### Приведенный отрывок
---+---
Путь свой человек определяет сам. У него всегда имеется выбор. Имеется даже тогда, когда, кажется, его нет! Беда в том, что человек не определил границ своих способностей, не испробовал их, а подсказать некому! Скрытыми они оказались для него, за семью замками. Он и сам не определил, не познал особенностей своего характера. Проявиться открыто они могут в экстремальных условиях. Одним из таких условий является война. Вот тогда мы задумываемся над тем, как же мы мало знали друг друга, хотя прежде бок о бок прожили много лет. Почему, казавшийся таким прекрасным человек, оказывается бездушным, подлы
м, предателем, наконец? И напротив, незаметный, малый – становится великим, ярким, способным на самопожертвование.
У дверей военкомата выросли очереди. Люди не ждали повесток из военкомата. По зову сердца и духа своего шли, зная, что ждет не легкая прогулка, а поле боя с разгуливающей там смертью. Многие, не достигшие призывного возраста, стремились, приписывая себе лишние года, записаться добровольцами, чтобы попасть на фронт. Отца моего пока оставили по брони. Я не знал тогда, что означает это слово. Но само звучание «бронь» делало ее весьма значительной. Полагал, что работа моего отца главным бухгалтером артели «Сельремонт» и обувной фабрики «Красная заря» стала незаменимой, хотя из всего промышленного оборудования, он пользовался только старинными счетами и арифмометром. Те граждане, на которых временно распространялась бронь об отсрочке от призыва, были призваны для службы в городе. Из них были сформированы отряды истребителей для борьбы с возможными авиадесантами противника. В число таких «истребителей» был зачислен и мой отец. Теперь два раза в неделю он, вместо того, чтобы отдыхать от работы, отправлялся на ночное дежурство. Дежурили на колокольне церкви Иоанна Предтечи. Даже у меня, мальчишки, несмотря на всю веру в силу и возможности моего отца, закрались сомнения относительно действий его и других истребителей по борьбе с вооруженными до зубов немцами. А о том, что они сильны, мы могли понять из ежедневных сводок Совинформбюро. С началом войны с нашего двора исчезли две немецкие семьи. В число исчезнувших входил и «Гесик», когда-то пострадавший при налете на фруктовый сад колхоза «Сакко и Ванцетти».
---+---
### Предоставленные записи

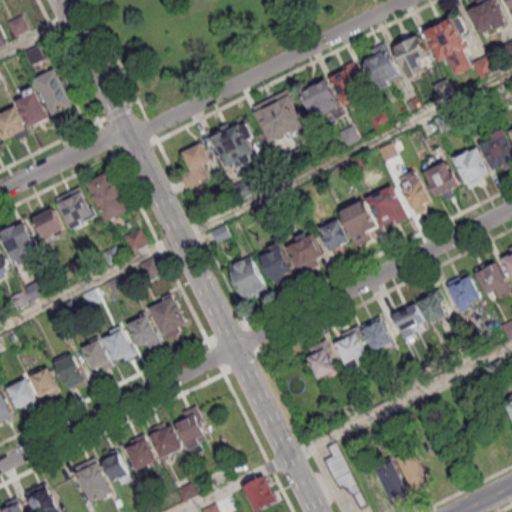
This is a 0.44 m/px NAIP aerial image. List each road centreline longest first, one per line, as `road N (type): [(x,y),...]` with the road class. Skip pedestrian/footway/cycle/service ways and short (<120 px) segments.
road 1 (residential): [(511,206),(0,463)]
road 2 (tertiary): [(127,134),(314,511)]
road 3 (residential): [(409,0),(127,134)]
road 4 (tertiary): [(60,0),(127,134)]
road 5 (residential): [(127,134),(0,192)]
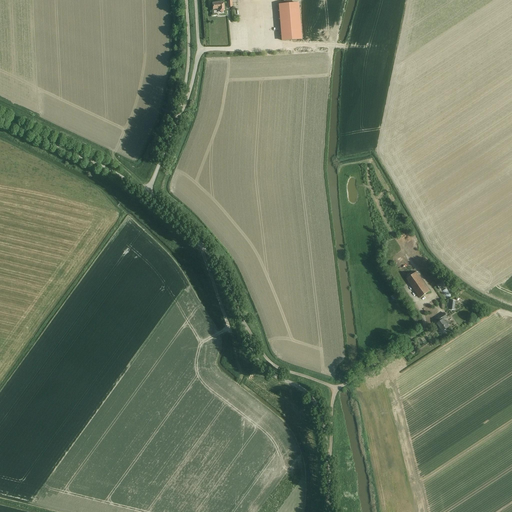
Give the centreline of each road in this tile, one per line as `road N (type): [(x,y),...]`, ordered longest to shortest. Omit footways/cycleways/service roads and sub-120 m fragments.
road 1 (unclassified): [(328,458),(335,388),(276,367),(241,319)]
road 2 (unclassified): [(328,458),(316,405),(256,361),(241,319)]
road 3 (unclassified): [(147,194),(0,119)]
road 4 (unclassified): [(241,319),(218,266),(147,194)]
road 5 (track): [(408,0),(399,47),(302,45)]
road 6 (track): [(399,47),(378,144),(398,185)]
road 7 (unclassified): [(195,0),(201,50),(176,116)]
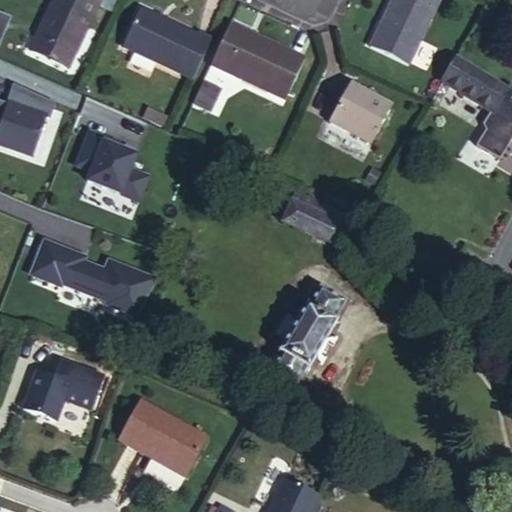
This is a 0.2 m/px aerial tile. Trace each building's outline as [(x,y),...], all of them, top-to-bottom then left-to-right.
[(100,0),(53,0),(37,39),(76,56),(100,0)] [(440,1),(436,0),(393,0),(370,50),(409,69),(440,1)] [(122,49),(193,81),(211,43),(139,10),(122,49)] [(229,26),(210,67),(286,102),(304,61),(229,26)] [(76,56),(37,39),(30,54),(70,71),(76,56)] [(511,89),(510,88),(507,93),(458,63),(444,86),(492,116),(493,116),(511,127),(511,89)] [(205,78),(192,105),(206,112),(219,85),(205,78)] [(49,120),(56,104),(13,85),(5,103),(0,101),(0,147),(27,159),(44,117),(49,120)] [(392,109),(350,86),(329,123),(372,147),(392,109)] [(106,141),(90,135),(77,168),(92,174),(88,184),(139,204),(148,180),(130,172),(136,158),(116,150),(104,146),(106,141)] [(273,187),(255,179),(250,192),(268,200),(273,187)] [(350,217),(296,193),(282,224),(337,248),(350,217)] [(45,243),(32,276),(61,288),(62,285),(109,304),(107,306),(138,319),(153,280),(110,263),(106,273),(83,264),(85,260),(45,243)] [(342,303),(320,290),(309,310),(306,308),(279,355),(283,356),(271,376),(294,389),(306,368),(309,371),(335,324),(331,323),(342,303)] [(215,356),(200,347),(189,366),(189,375),(197,379),(206,373),(215,356)] [(102,380),(57,362),(51,378),(34,372),(19,411),(51,424),(60,402),(88,413),(102,380)] [(143,406),(123,445),(155,462),(158,457),(193,474),(210,439),(143,406)] [(193,474),(158,457),(155,462),(190,479),(193,474)] [(309,511),(317,496),(284,481),(270,511),(309,511)]
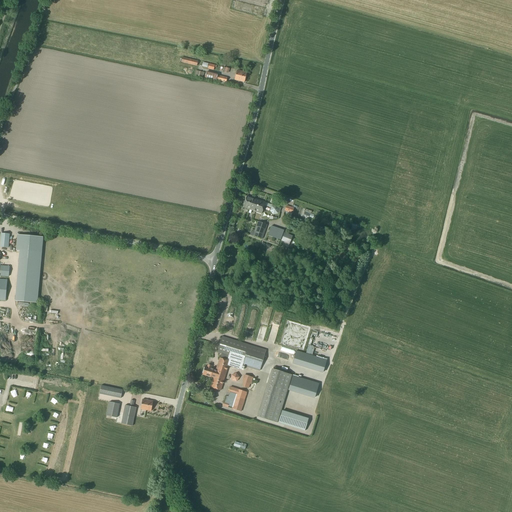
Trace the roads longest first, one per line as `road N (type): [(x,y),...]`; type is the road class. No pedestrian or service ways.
road 1 (tertiary): [(213,260),(283,0)]
road 2 (tertiary): [(187,511),(169,456),(213,260)]
road 3 (unclassified): [(213,260),(0,215)]
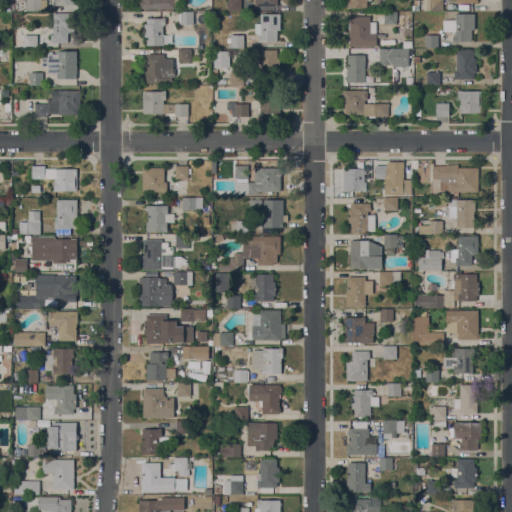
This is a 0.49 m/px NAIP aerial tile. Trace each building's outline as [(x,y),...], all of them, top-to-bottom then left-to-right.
---+---
### Условия задания
#1 Определите, согласуются ли с отрывком о начале войны утверждения (a), (b) и (c). Для каждого ответьте «да» или «нет» и точно процитируйте решающие слова отрывка. (a) Отец служил главным бухгалтером артели «Сельремонт». (b) Дежурство проходило на колокольне церкви Иоанна Предтечи. (c) Отец отправлялся на ночное дежурство ежедневно.
#2 Верните без изменений строки записей, начиная со строки, содержащей «Trace the roads», и до конца записей включительно. Картинки в ответ не включайте.
Отрывок и записи никак не связаны между собой.

### Полные решения
#1
(a) Да: «работа моего отца главным бухгалтером артели «Сельремонт» и обувной фабрики «Красная заря» стала незаменимой».
(b) Да: «Дежурили на колокольне церкви Иоанна Предтечи».
(c) Нет: «Теперь два раза в неделю он, вместо того, чтобы отдыхать от работы, отправлялся на ночное дежурство».

#2
Trace the roads longest first, one per line as `road N (type): [(x,y),...]`; type is the road class. No pedestrian or service ways.
road 1 (tertiary): [(213,260),(283,0)]
road 2 (tertiary): [(187,511),(169,456),(213,260)]
road 3 (unclassified): [(213,260),(0,215)]
This is a 0.49 m/px NAIP aerial tile. Trace each building's outline as [(x,y),...], all of them, top-to-bottom then left-to-right.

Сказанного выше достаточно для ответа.